Task directions -> Rewrite the data below as a numbered list with no blank lines, starting with the line that contains "order: Hymenophyllales" and going on through the line that contains "state / province: Newfoundland and Labrador". Include both of those lines and nothing outside them.

Records shown ->
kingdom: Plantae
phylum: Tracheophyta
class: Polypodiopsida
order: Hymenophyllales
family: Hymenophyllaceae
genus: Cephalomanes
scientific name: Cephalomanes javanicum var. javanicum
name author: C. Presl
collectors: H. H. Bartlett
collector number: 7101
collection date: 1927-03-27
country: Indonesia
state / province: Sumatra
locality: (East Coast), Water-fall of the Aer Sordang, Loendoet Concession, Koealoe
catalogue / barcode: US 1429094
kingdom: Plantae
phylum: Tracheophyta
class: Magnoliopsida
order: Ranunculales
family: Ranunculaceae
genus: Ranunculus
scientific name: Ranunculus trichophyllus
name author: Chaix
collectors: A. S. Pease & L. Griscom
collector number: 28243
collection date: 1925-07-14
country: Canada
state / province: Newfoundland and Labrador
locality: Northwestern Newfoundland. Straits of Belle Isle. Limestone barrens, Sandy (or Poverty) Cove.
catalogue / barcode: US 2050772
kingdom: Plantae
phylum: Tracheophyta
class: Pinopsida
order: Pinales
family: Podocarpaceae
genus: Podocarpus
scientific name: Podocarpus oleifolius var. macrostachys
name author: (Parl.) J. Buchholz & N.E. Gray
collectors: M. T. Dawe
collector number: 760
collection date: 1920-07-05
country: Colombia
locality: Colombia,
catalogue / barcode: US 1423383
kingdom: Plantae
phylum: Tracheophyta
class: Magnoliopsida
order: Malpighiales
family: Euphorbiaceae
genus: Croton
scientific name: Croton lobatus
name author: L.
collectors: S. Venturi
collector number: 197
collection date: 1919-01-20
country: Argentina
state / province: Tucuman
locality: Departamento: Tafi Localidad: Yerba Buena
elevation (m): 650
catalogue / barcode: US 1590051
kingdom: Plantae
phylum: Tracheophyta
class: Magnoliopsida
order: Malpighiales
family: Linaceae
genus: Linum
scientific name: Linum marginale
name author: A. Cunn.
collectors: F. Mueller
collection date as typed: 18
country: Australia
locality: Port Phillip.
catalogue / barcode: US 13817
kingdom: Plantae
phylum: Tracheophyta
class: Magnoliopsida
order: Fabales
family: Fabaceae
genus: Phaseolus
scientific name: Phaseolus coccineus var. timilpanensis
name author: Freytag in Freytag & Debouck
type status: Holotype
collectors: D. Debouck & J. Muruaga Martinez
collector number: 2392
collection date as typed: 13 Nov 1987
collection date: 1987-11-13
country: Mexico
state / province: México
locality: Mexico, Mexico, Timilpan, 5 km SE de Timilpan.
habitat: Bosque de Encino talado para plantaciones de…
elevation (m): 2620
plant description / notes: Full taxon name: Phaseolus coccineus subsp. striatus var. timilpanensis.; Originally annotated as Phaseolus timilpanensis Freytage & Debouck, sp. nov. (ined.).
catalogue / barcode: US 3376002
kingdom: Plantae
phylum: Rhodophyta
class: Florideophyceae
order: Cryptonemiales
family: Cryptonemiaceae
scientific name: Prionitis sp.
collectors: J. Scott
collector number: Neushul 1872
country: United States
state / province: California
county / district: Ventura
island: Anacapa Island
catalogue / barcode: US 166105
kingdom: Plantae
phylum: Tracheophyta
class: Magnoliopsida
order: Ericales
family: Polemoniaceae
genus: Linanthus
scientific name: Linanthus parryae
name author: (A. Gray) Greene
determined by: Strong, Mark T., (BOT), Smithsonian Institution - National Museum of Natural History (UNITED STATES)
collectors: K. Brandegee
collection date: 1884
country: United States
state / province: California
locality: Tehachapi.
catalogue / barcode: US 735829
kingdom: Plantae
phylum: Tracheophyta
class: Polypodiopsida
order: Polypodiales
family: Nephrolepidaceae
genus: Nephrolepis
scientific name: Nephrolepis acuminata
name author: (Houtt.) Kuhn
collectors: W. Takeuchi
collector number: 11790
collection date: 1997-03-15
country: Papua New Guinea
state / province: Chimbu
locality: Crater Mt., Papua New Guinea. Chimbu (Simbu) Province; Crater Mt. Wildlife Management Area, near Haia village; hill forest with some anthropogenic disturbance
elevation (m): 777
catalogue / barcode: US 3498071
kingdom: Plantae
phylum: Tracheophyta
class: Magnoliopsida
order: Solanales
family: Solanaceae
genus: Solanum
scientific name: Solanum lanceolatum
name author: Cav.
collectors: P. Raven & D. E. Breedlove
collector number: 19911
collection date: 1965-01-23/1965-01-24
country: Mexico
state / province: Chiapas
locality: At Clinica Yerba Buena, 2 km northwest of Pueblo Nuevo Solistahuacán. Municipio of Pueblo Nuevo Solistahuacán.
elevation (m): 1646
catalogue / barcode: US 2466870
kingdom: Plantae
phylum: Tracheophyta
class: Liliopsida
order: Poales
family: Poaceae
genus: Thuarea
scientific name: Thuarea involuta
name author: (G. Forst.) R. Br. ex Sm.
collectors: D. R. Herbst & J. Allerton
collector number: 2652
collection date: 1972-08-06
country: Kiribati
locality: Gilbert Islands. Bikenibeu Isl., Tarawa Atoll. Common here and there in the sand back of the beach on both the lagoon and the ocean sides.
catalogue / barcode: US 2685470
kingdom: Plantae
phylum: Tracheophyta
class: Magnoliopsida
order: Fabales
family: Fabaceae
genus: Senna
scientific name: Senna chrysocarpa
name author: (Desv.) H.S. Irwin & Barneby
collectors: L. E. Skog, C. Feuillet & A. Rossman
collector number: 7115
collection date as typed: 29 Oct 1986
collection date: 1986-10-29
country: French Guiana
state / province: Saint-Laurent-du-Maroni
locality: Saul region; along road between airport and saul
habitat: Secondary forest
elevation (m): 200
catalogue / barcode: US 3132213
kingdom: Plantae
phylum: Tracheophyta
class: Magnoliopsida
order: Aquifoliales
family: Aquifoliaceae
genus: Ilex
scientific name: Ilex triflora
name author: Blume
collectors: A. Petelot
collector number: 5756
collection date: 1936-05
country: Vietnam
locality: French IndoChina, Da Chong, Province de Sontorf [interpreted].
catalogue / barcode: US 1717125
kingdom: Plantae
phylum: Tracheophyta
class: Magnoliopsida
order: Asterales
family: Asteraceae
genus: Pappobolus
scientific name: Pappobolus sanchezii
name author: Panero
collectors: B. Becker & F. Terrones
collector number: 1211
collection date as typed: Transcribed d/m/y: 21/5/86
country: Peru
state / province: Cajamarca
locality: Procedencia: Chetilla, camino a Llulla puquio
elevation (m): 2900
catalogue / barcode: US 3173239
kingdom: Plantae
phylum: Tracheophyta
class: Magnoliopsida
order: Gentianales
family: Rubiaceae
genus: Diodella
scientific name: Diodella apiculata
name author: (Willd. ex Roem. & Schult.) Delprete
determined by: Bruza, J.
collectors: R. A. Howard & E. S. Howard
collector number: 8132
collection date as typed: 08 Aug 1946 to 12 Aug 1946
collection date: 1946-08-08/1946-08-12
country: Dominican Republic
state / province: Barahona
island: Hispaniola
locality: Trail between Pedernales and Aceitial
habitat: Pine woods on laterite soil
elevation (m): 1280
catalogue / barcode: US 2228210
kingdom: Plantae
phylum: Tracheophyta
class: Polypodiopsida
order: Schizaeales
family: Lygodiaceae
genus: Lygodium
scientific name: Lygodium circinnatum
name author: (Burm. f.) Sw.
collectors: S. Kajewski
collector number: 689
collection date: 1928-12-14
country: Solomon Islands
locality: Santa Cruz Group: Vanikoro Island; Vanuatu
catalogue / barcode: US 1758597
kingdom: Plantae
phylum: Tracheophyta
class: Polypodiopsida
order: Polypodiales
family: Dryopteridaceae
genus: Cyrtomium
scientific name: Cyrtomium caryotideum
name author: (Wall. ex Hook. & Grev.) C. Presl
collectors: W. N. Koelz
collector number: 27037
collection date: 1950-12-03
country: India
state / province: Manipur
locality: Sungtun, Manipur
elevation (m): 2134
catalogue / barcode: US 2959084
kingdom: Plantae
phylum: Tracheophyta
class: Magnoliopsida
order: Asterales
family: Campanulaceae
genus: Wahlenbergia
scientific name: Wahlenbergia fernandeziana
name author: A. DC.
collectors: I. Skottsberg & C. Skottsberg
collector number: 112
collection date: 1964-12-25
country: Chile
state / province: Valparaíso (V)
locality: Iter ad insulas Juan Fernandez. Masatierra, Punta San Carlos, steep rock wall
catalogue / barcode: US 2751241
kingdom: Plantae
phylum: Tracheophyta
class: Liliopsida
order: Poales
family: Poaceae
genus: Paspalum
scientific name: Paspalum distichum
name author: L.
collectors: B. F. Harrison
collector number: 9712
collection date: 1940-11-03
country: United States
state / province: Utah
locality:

Exercise answer ->
1. order: Hymenophyllales
2. family: Hymenophyllaceae
3. genus: Cephalomanes
4. scientific name: Cephalomanes javanicum var. javanicum
5. name author: C. Presl
6. collectors: H. H. Bartlett
7. collector number: 7101
8. collection date: 1927-03-27
9. country: Indonesia
10. state / province: Sumatra
11. locality: (East Coast), Water-fall of the Aer Sordang, Loendoet Concession, Koealoe
12. catalogue / barcode: US 1429094
13. kingdom: Plantae
14. phylum: Tracheophyta
15. class: Magnoliopsida
16. order: Ranunculales
17. family: Ranunculaceae
18. genus: Ranunculus
19. scientific name: Ranunculus trichophyllus
20. name author: Chaix
21. collectors: A. S. Pease & L. Griscom
22. collector number: 28243
23. collection date: 1925-07-14
24. country: Canada
25. state / province: Newfoundland and Labrador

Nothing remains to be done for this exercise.